The Government of Guam represents 17% of total electricity sales while
the U.S. Navy consumed 15% of electricity produced.
While GPA had operating earnings of $16.9 million it ended the 2001 fiscal
year with a net loss of $8.3 million. This was the first loss in over
five years. Operating earnings declined from $32.4 million in 1997 to
$16.9 million in 2001. Fuel, other production and energy conversion costs
were 66.6% or $155 million of sales compared to only 62% or $138 million
in fiscal year 2000. Interest expense of $25.8 million remained at 11%
of revenues.
During the fiscal year, GPA expensed $3.7 million in construction projects.
In September 2000, GPA entered into a Bond Reserve Fund Forward Delivery
Agreement. GPA then received net cash proceeds of $13.5 million, which
went to the Working Capital Fund, after incurring $3.5 million and $1.25
million in termination fees and closing costs.
On February 6, 2002, there was an explosion at the Cabras 3 plant, which
is still under investigation. GPA is expected to incur significant costs,
in the range of $5 - 7 million for the repairs to the plant. It appears
that the costs will be substantially covered by insurance.

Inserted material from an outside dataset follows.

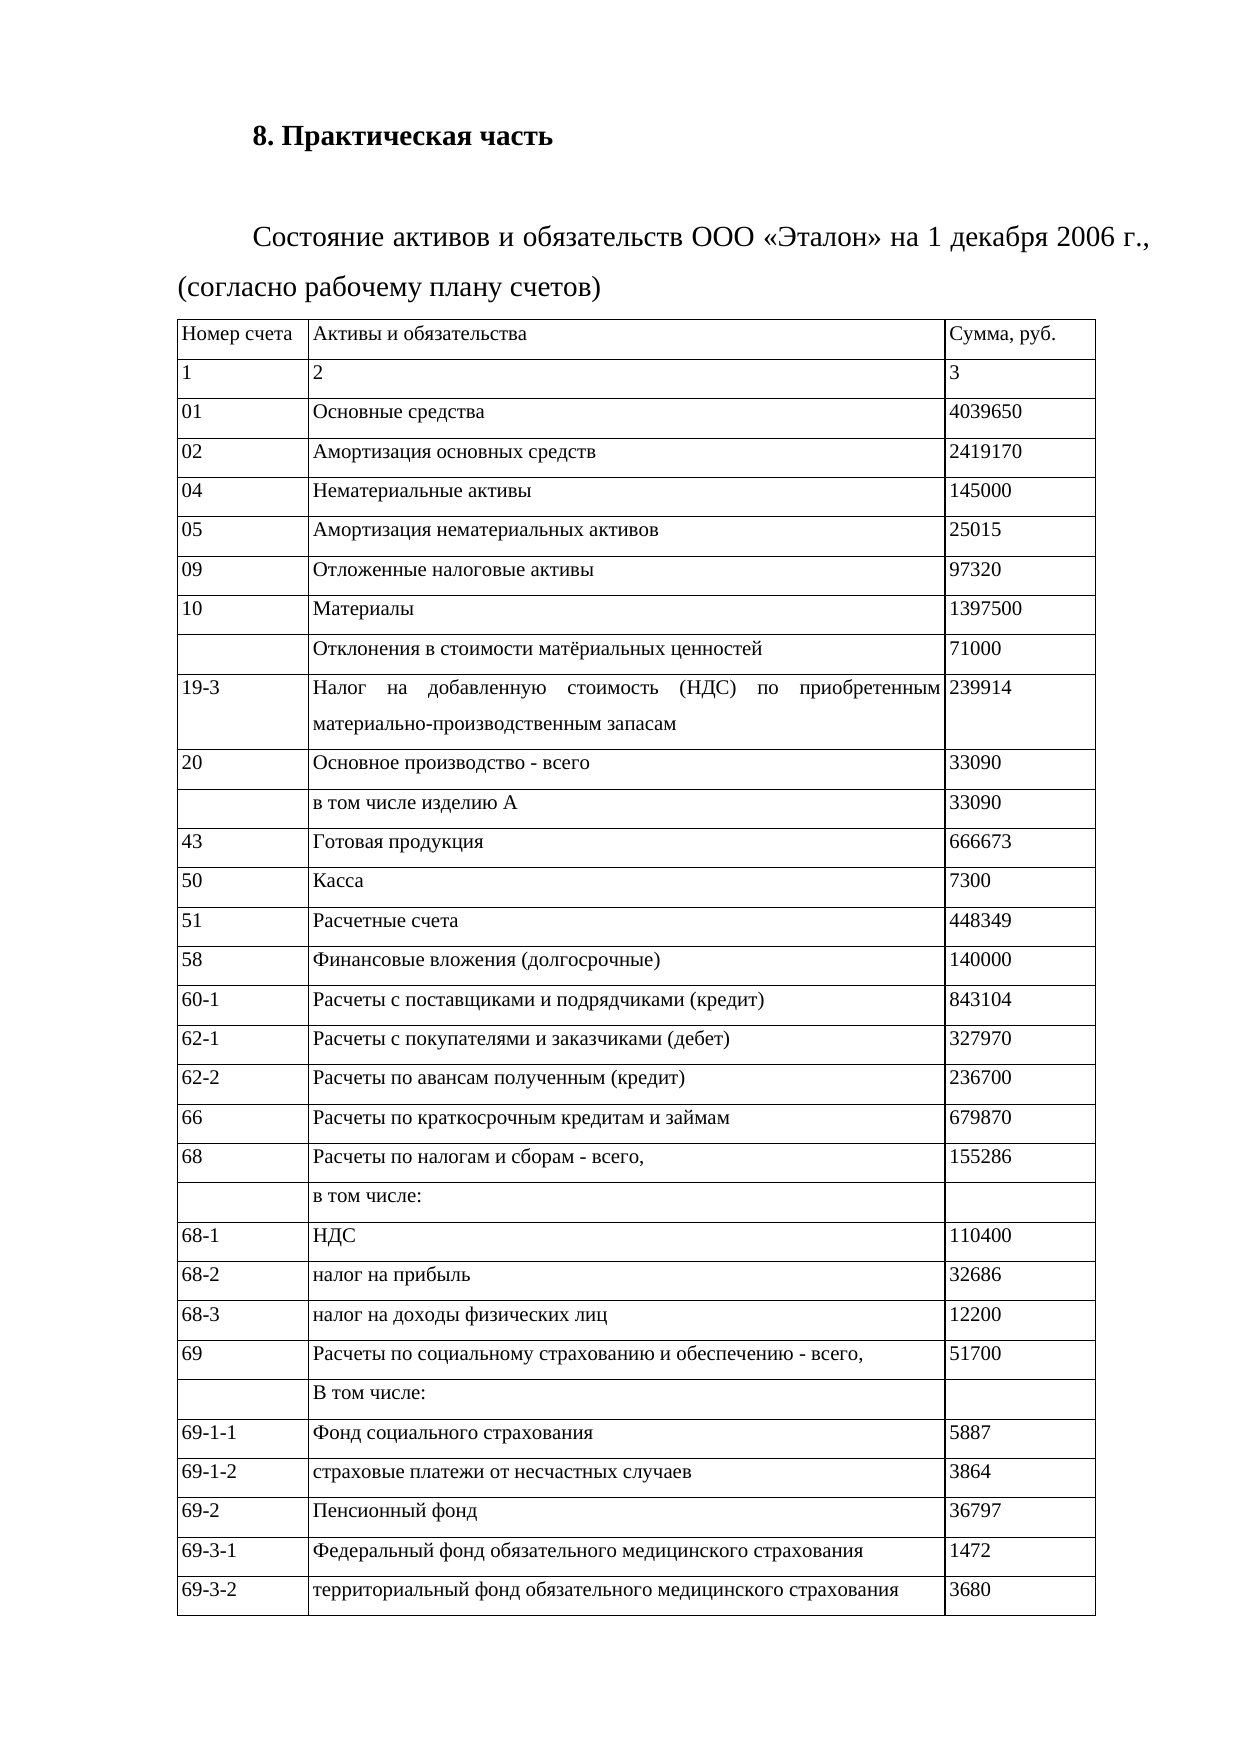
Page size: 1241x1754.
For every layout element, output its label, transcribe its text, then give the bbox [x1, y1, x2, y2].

In December 1997, GPA suffered extensive damage to its facilities as a
result of super typhoon Paka. Typhoon costs were $36.7 million of which
the bulk were covered by insurance and FEMA recoveries. However at 2001,
GPA still had a $10.2 million in unpaid claims from FEMA, which was virtually
unchanged from 2000.
In October 1997, GPA entered into a lease agreement for its office building
for an initial term of three years with an option to extend for an additional
two-year period. Upon extension of the lease on October 2000, monthly
rent was increased from $71,120 to $78,231.